Eberhard von Elterlein
Held am Helikopter: Geologe Hong Yizhou (Yilong Zhu).

Held am Helikopter: Geologe Hong Yizhou (Yilong Zhu).

Foto: KochFilms

Katastrophen-Blockbuster aus China, spektakulär und patriotisch: „Cloudy Mountain“ erzählt nicht nur von Erdbeben und Steinschlägen.

„Cloudy Mountain“ ist ein sehr interessanter Film aus China, weil er uns mit dem Katastrophenfilm ein Genre bringt, das wir bislang vor allem aus Hollywood kannten.
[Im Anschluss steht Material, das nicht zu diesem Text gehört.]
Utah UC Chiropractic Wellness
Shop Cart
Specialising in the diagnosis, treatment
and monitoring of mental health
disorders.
Der Berg ruft jetzt also in einem abgelegenen chinesischen Gebirge.

Und er tut es mit Gewalt und so nachhaltig, als wolle er grummeln gegen den mächtigen Eisenbahntunnel, mit dem Ingenieurin Ding Yajung (Chen Shu) schon seit zehn Jahren natürlich unter gehörigem Druck von oben dieses Prestigeobjekt durch das unwegsame Gebirge jagt.
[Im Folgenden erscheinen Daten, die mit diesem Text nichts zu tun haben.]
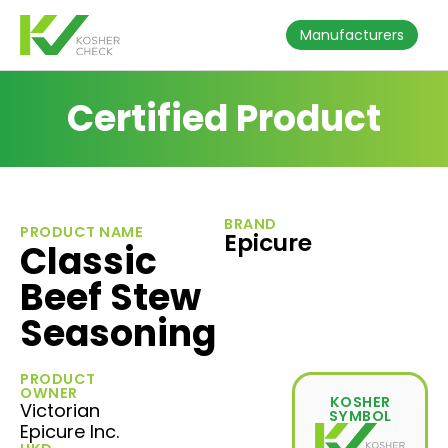
Manufacturers
Certified Product
BRAND
PRODUCT NAME
Epicure
Classic
Beef Stew
Seasoning
PRODUCT
OWNER
KOSHER
Victorian
SYMBOL
Epicure Inc.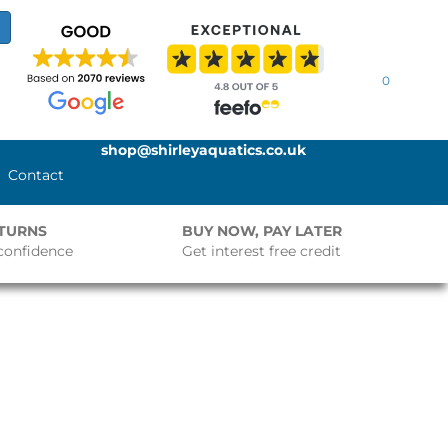
0
shop@shirleyaquatics.co.uk
Contact
ETURNS
BUY NOW, PAY LATER
confidence
Get interest free credit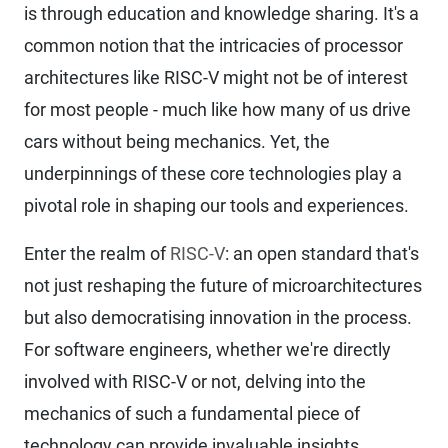
is through education and knowledge sharing. It's a
common notion that the intricacies of processor
architectures like RISC-V might not be of interest
for most people - much like how many of us drive
cars without being mechanics. Yet, the
underpinnings of these core technologies play a
pivotal role in shaping our tools and experiences.
Enter the realm of
RISC-V
: an open standard that's
not just reshaping the future of microarchitectures
but also democratising innovation in the process.
For software engineers, whether we're directly
involved with RISC-V or not, delving into the
mechanics of such a fundamental piece of
technology can provide invaluable insights.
„Cloudy Mountain“: Vater und Sohn müssen Konflikt lösen

Doch Platten verschieben sich stündlich; Brocken fallen spektakulär in die tiefe, tiefe Schlucht; Hohlräume entstehen, in die ein Bus urplötzlich hinabstürzt.

So befinden wir uns in einem Handlungsstrang mitten in einem komplexen Höhlensystem, in dem Geologe Hong Yizhou (Yilong Zhu) und sein Vater Yunbing (Zhizhong Huang) erst ihre alten Konflikte lösen müssen, bevor sie die Buspassagiere ans Licht führen, während oberhalb die Großkopferten die Sprengung des Tunnels zur Rettung der nahen Großstadt diskutieren.
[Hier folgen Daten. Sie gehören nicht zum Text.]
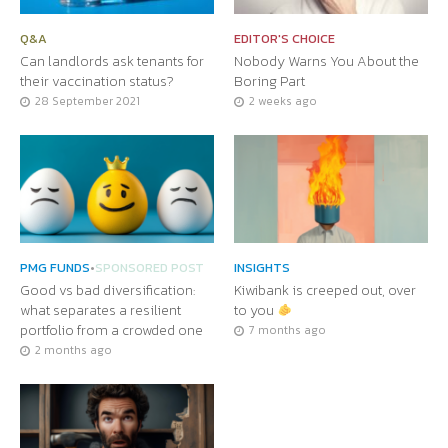
Q&A
EDITOR'S CHOICE
Can landlords ask tenants for
Nobody Warns You About the
their vaccination status?
Boring Part
28 September 2021
2 weeks ago
PMG FUNDS
•
SPONSORED POST
INSIGHTS
Good vs bad diversification:
Kiwibank is creeped out, over
what separates a resilient
to you
portfolio from a crowded one
7 months ago
2 months ago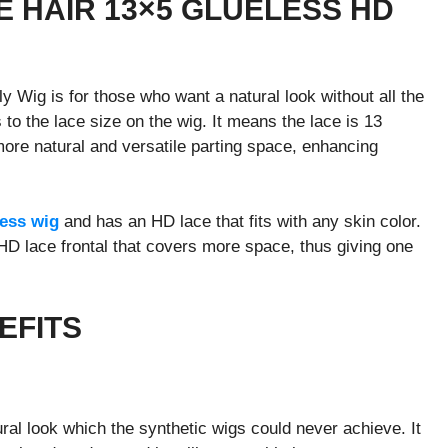
E HAIR 13×5 GLUELESS HD
Wig is for those who want a natural look without all the
 to the lace size on the wig. It means the lace is 13
more natural and versatile parting space, enhancing
less wig
and has an HD lace that fits with any skin color.
 HD lace frontal that covers more space, thus giving one
EFITS
ral look which the synthetic wigs could never achieve. It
„Cloudy Mountain“: Todessturz mit Militärgruß

Regisseur Li Jun setzt dabei ganz genregemäß auf spektakuläre Kameraperspektiven, rasante Szenenwechsel und wenige melancholische Momente. Aber auch – ganz Hollywood – auf Patriotismus.

Wird dort gern auf die Flagge geschworen, ist es hier das Wohl der Partei und der Fleiß der Eisenbahnpioniere. Und der Todessturz vom Berg erfolgt brav mit einem letzten militärischen Gruß. Das macht den Film wohl abgründiger, als er sein möchte.